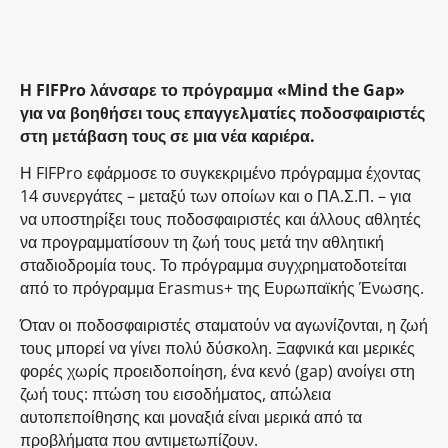
Η FIFPro λάνσαρε το πρόγραμμα «Mind the Gap»
για να βοηθήσει τους επαγγελματίες ποδοσφαιριστές
στη μετάβαση τους σε μια νέα καριέρα.
Η FIFPro εφάρμοσε το συγκεκριμένο πρόγραμμα έχοντας
14 συνεργάτες – μεταξύ των οποίων και ο ΠΑ.Σ.Π. – για
να υποστηρίξει τους ποδοσφαιριστές και άλλους αθλητές
να προγραμματίσουν τη ζωή τους μετά την αθλητική
σταδιοδρομία τους. Το πρόγραμμα συγχρηματοδοτείται
από το πρόγραμμα Erasmus+ της Ευρωπαϊκής Ένωσης.
Όταν οι ποδοσφαιριστές σταματούν να αγωνίζονται, η ζωή
τους μπορεί να γίνει πολύ δύσκολη. Ξαφνικά και μερικές
φορές χωρίς προειδοποίηση, ένα κενό (gap) ανοίγει στη
ζωή τους: πτώση του εισοδήματος, απώλεια
αυτοπεποίθησης και μοναξιά είναι μερικά από τα
προβλήματα που αντιμετωπίζουν.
....
_Your assignment_
Please report how many lines in the rows above contain the string "ποδοσφαιριστές", with case counting. Give only the number.

_Solution to this problem_
3